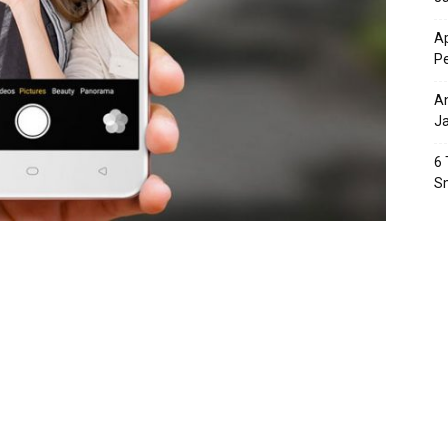
Ap
P
An
J
6 
S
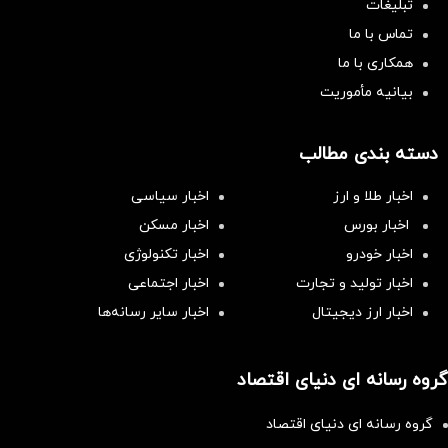
تبلیغات
تماس با ما
همکاری با ما
بیانیه مأموریت
دسته بندی مطالب
اخبار طلا و ارز
اخبار سیاسی
اخبار بورس
اخبار مسکن
اخبار خودرو
اخبار تکنولوژی
اخبار تولید و تجارت
اخبار اجتماعی
اخبار ارز دیجیتال
اخبار سایر رسانه‌‌ها
گروه رسانه ای دنیای اقتصاد
گروه رسانه ای دنیای اقتصاد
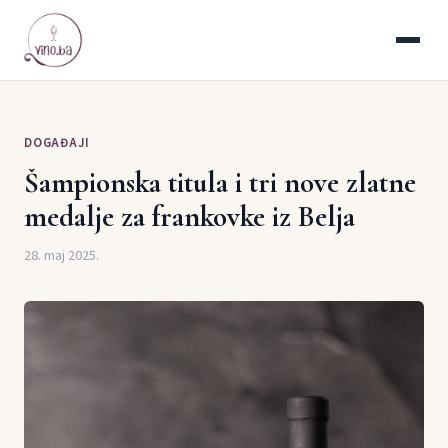
DOGAĐAJI
Šampionska titula i tri nove zlatne
medalje za frankovke iz Belja
28. maj 2025.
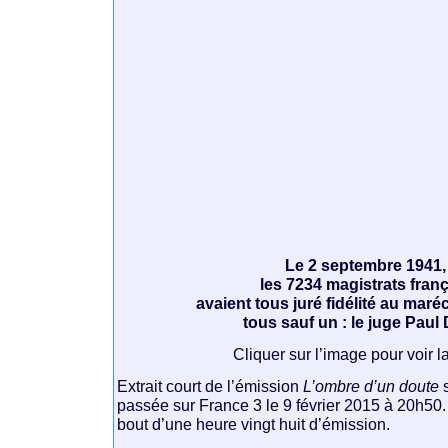
Le 2 septembre 1941,
les 7234 magistrats franç
avaient tous juré fidélité au maréc
tous sauf un : le juge Paul 
Cliquer sur l’image pour voir l
Extrait court de l’émission
L’ombre d’un doute
s
passée sur France 3 le 9 février 2015 à 20h50. 
bout d’une heure vingt huit d’émission.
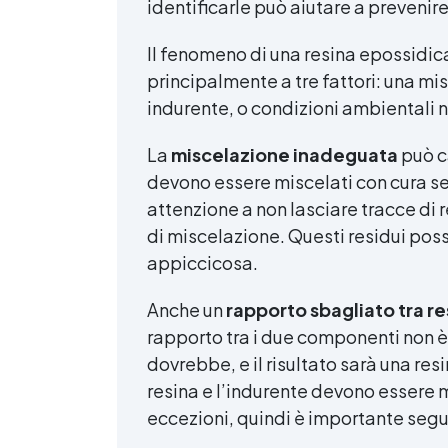
identificarle può aiutare a prevenire
Il fenomeno di una resina epossidic
principalmente a tre fattori: una mi
indurente, o condizioni ambientali n
La
miscelazione inadeguata
può c
devono essere miscelati con cura se
attenzione a non lasciare tracce di 
di miscelazione. Questi residui posso
appiccicosa.
Anche un
rapporto sbagliato tra re
rapporto tra i due componenti non è
dovrebbe, e il risultato sarà una re
resina e l’indurente devono essere m
eccezioni, quindi è importante segui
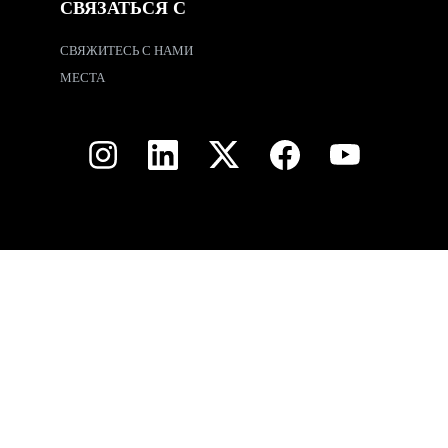
СВЯЗАТЬСЯ С
СВЯЖИТЕСЬ С НАМИ
МЕСТА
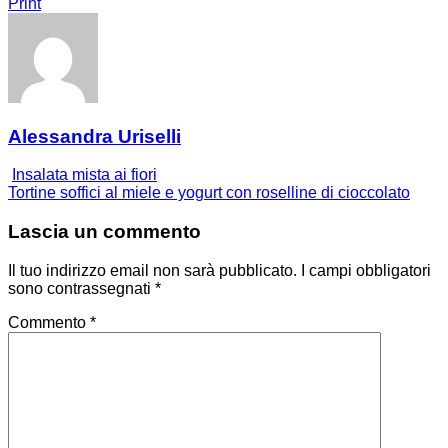
Print
Alessandra Uriselli
Insalata mista ai fiori
Tortine soffici al miele e yogurt con roselline di cioccolato
Lascia un commento
Il tuo indirizzo email non sarà pubblicato.
I campi obbligatori
sono contrassegnati
*
Commento
*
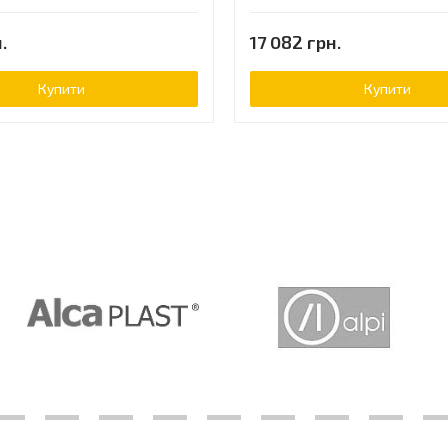
.
17 082 грн.
Купити
Купити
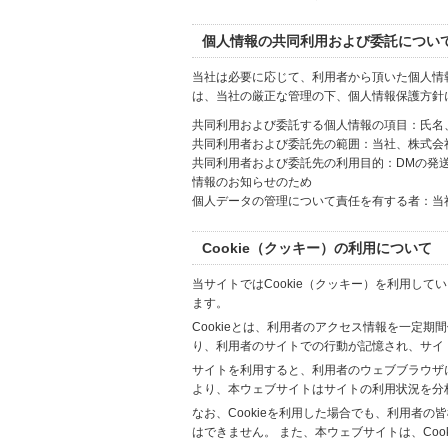
個人情報の共同利用および委託につい
当社は必要に応じて、利用者から頂いた個人情
は、当社の厳正な管理の下、個人情報保護方針
共同利用および委託する個人情報の項目：氏名
共同利用者および委託先の範囲：当社、株式会社Hi
共同利用者および委託先の利用目的：DMの発
情報のお知らせのため
個人データの管理について責任を有する者：当
Cookie（クッキー）の利用について
当サイトではCookie（クッキー）を利用して
ます。
Cookieとは、利用者のアクセス情報を一定期
り、利用者のサイトでの行動が記憶され、サイ
サイトを利用すると、利用者のウェブブラウザに複
より、本ウェブサイトはサイトの利用状況を分
なお、Cookieを利用した場合でも、利用者
はできません。 また、本ウェブサイトは、Co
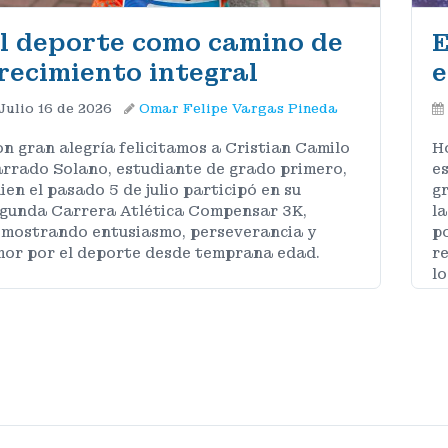
l deporte como camino de
E
recimiento integral
e
Julio 16 de 2026
Omar Felipe Vargas Pineda
n gran alegría felicitamos a Cristian Camilo
Ho
rrado Solano, estudiante de grado primero,
es
ien el pasado 5 de julio participó en su
gr
gunda Carrera Atlética Compensar 3K,
l
mostrando entusiasmo, perseverancia y
p
or por el deporte desde temprana edad.
re
lo
MÁS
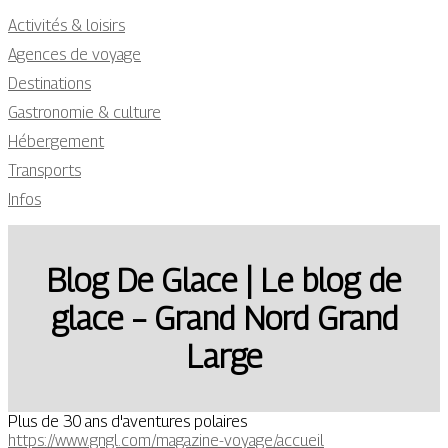
Activités & loisirs
Agences de voyage
Destinations
Gastronomie & culture
Hébergement
Transports
Infos
Blog De Glace | Le blog de
glace – Grand Nord Grand
Large
Plus de 30 ans d'aventures polaires
https://www.gngl.com/magazine-voyage/accueil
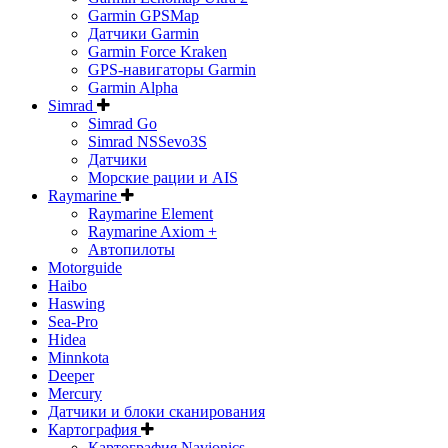
Garmin GPSMap
Датчики Garmin
Garmin Force Kraken
GPS-навигаторы Garmin
Garmin Alpha
Simrad
Simrad Go
Simrad NSSevo3S
Датчики
Морские рации и AIS
Raymarine
Raymarine Element
Raymarine Axiom +
Автопилоты
Motorguide
Haibo
Haswing
Sea-Pro
Hidea
Minnkota
Deeper
Mercury
Датчики и блоки сканирования
Картография
Картография Navionics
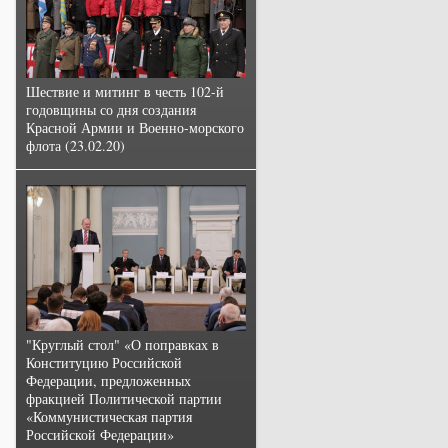
Шествие и митинг в честь 102-й
годовщины со дня создания
Красной Армии и Военно-морского
флота (23.02.20)
"Круглый стол" «О поправках в
Конституцию Российской
Федерации, предложенных
фракцией Политической партии
«Коммунистическая партия
Российской Федерации»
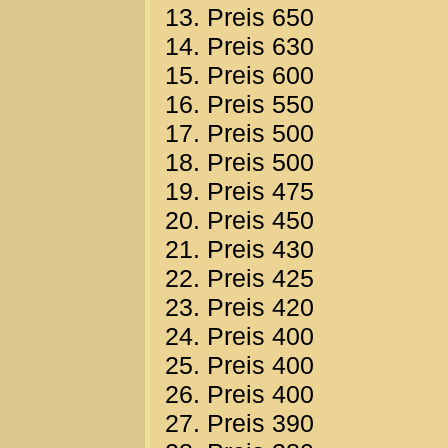
13. Preis 650
14. Preis 630
15. Preis 600
16. Preis 550
17. Preis 500
18. Preis 500
19. Preis 475
20. Preis 450
21. Preis 430
22. Preis 425
23. Preis 420
24. Preis 400
25. Preis 400
26. Preis 400
27. Preis 390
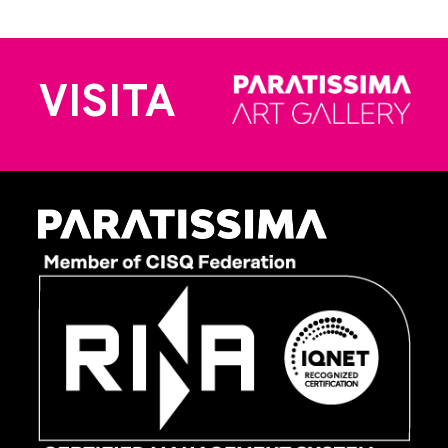
VISITA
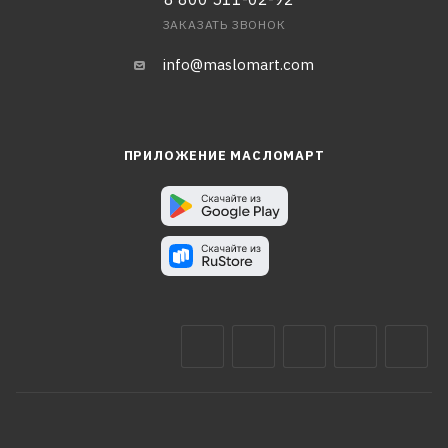
ЗАКАЗАТЬ ЗВОНОК
info@maslomart.com
ПРИЛОЖЕНИЕ МАСЛОМАРТ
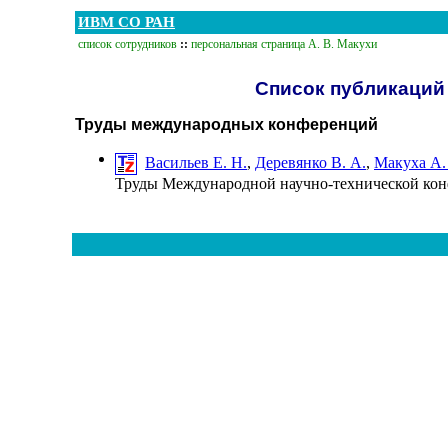
ИВМ СО РАН
список сотрудников
::
персональная страница А. В. Макухи
Список публикаций 
Труды международных конференций
Васильев Е. Н.
,
Деревянко В. А.
,
Макуха А.
Труды Международной научно-технической кон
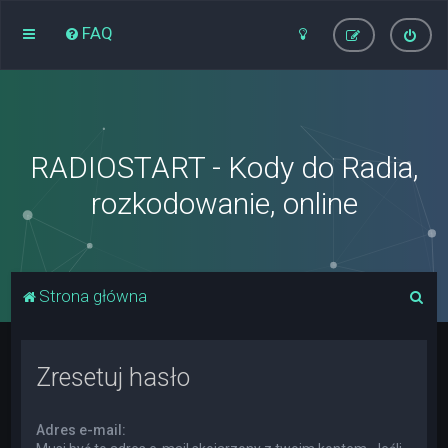
FAQ
RADIOSTART - Kody do Radia,
rozkodowanie, online
S
Strona główna
z
u
Zresetuj hasło
k
a
Adres e-mail:
j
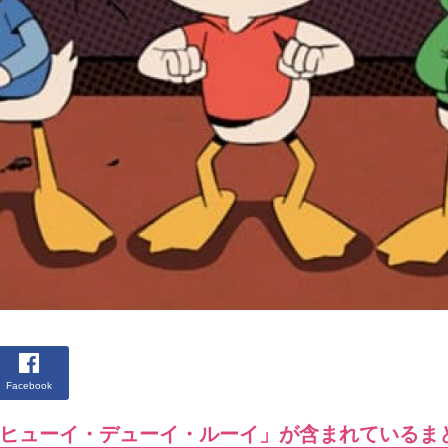
Facebook
ヒューイ・デューイ・ルーイ」が含まれているま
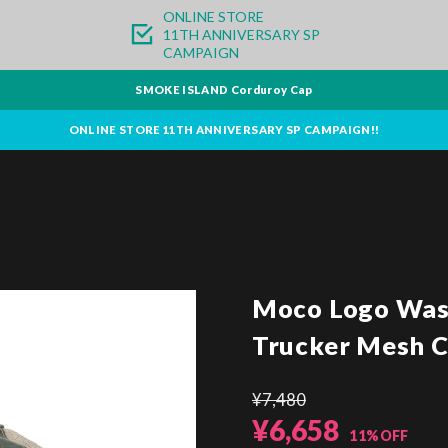
ONLINE STORE
11TH ANNIVERSARY SP
CAMPAIGN
SMOKE ISLAND Corduroy Cap
ONLINE STORE 11TH ANNIVERSARY SP CAMPAIGN!!
Moco Logo Was
Trucker Mesh C
¥7,480
¥6,658
11%OFF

··········

Assignment => Repeat every entry above exactly; images stay out of the copy.

Completed task =>
Ap
P
An
J
6 
S
تبلیغات
تماس با ما
همکاری با ما
بیانیه مأموریت
دسته بندی مطالب
اخبار طلا و ارز
اخبار سیاسی
اخبار بورس
اخبار مسکن
اخبار خودرو
اخبار تکنولوژی
اخبار تولید و تجارت
اخبار اجتماعی
اخبار ارز دیجیتال
اخبار سایر رسانه‌‌ها
گروه رسانه ای دنیای اقتصاد
گروه رسانه ای دنیای اقتصاد
DOGAĐAJI
Šampionska titula i tri nove zlatne
medalje za frankovke iz Belja
28. maj 2025.
Le 2 septembre 1941,
les 7234 magistrats franç
avaient tous juré fidélité au maréc
tous sauf un : le juge Paul 
Cliquer sur l’image pour voir l
Extrait court de l’émission
L’ombre d’un doute
s
passée sur France 3 le 9 février 2015 à 20h50. 
bout d’une heure vingt huit d’émission.
identificarle può aiutare a prevenire
Il fenomeno di una resina epossidic
principalmente a tre fattori: una mi
indurente, o condizioni ambientali n
La
miscelazione inadeguata
può c
devono essere miscelati con cura se
attenzione a non lasciare tracce di 
di miscelazione. Questi residui posso
appiccicosa.
Anche un
rapporto sbagliato tra re
rapporto tra i due componenti non è
dovrebbe, e il risultato sarà una re
resina e l’indurente devono essere m
eccezioni, quindi è importante segui
СВЯЗАТЬСЯ С
СВЯЖИТЕСЬ С НАМИ
МЕСТА
Print
Alessandra Uriselli
Insalata mista ai fiori
Tortine soffici al miele e yogurt con roselline di cioccolato
Lascia un commento
Il tuo indirizzo email non sarà pubblicato.
I campi obbligatori
sono contrassegnati
*
Commento
*
.
17 082 грн.
Купити
Купити
個人情報の共同利用および委託につい
当社は必要に応じて、利用者から頂いた個人情
は、当社の厳正な管理の下、個人情報保護方針
共同利用および委託する個人情報の項目：氏名
共同利用者および委託先の範囲：当社、株式会社Hi
共同利用者および委託先の利用目的：DMの発
情報のお知らせのため
個人データの管理について責任を有する者：当
Cookie（クッキー）の利用について
当サイトではCookie（クッキー）を利用して
ます。
Cookieとは、利用者のアクセス情報を一定期
り、利用者のサイトでの行動が記憶され、サイ
サイトを利用すると、利用者のウェブブラウザに複
より、本ウェブサイトはサイトの利用状況を分
なお、Cookieを利用した場合でも、利用者
はできません。 また、本ウェブサイトは、Co
l deporte como camino de
E
recimiento integral
e
Julio 16 de 2026
Omar Felipe Vargas Pineda
n gran alegría felicitamos a Cristian Camilo
Ho
rrado Solano, estudiante de grado primero,
es
ien el pasado 5 de julio participó en su
gr
gunda Carrera Atlética Compensar 3K,
l
mostrando entusiasmo, perseverancia y
p
or por el deporte desde temprana edad.
re
lo
MÁS
Activités & loisirs
Agences de voyage
Destinations
Gastronomie & culture
Hébergement
Transports
Infos
Blog De Glace | Le blog de
glace – Grand Nord Grand
Large
Plus de 30 ans d'aventures polaires
https://www.gngl.com/magazine-voyage/accueil
Garmin GPSMap
Датчики Garmin
Garmin Force Kraken
GPS-навигаторы Garmin
Garmin Alpha
Simrad
Simrad Go
Simrad NSSevo3S
Датчики
Морские рации и AIS
Raymarine
Raymarine Element
Raymarine Axiom +
Автопилоты
Motorguide
Haibo
Haswing
Sea-Pro
Hidea
Minnkota
Deeper
Mercury
Датчики и блоки сканирования
Картография
Картография Navionics
Шествие и митинг в честь 102-й
годовщины со дня создания
Красной Армии и Военно-морского
флота (23.02.20)
"Круглый стол" «О поправках в
Конституцию Российской
Федерации, предложенных
фракцией Политической партии
«Коммунистическая партия
Российской Федерации»
13. Preis 650
14. Preis 630
15. Preis 600
16. Preis 550
17. Preis 500
18. Preis 500
19. Preis 475
20. Preis 450
21. Preis 430
22. Preis 425
23. Preis 420
24. Preis 400
25. Preis 400
26. Preis 400
27. Preis 390
VISITA
ЗАКАЗАТЬ ЗВОНОК
info@maslomart.com
ПРИЛОЖЕНИЕ МАСЛОМАРТ
ИВМ СО РАН
список сотрудников
::
персональная страница А. В. Макухи
Список публикаций 
Труды международных конференций
Васильев Е. Н.
,
Деревянко В. А.
,
Макуха А.
Труды Международной научно-технической кон
FAQ
RADIOSTART - Kody do Radia,
rozkodowanie, online
S
Strona główna
z
u
Zresetuj hasło
k
a
Adres e-mail:
j
Facebook
ヒューイ・デューイ・ルーイ」が含まれているま
ONLINE STORE
11TH ANNIVERSARY SP
CAMPAIGN
SMOKE ISLAND Corduroy Cap
ONLINE STORE 11TH ANNIVERSARY SP CAMPAIGN!!
Moco Logo Was
Trucker Mesh C
¥7,480
¥6,658
11%OFF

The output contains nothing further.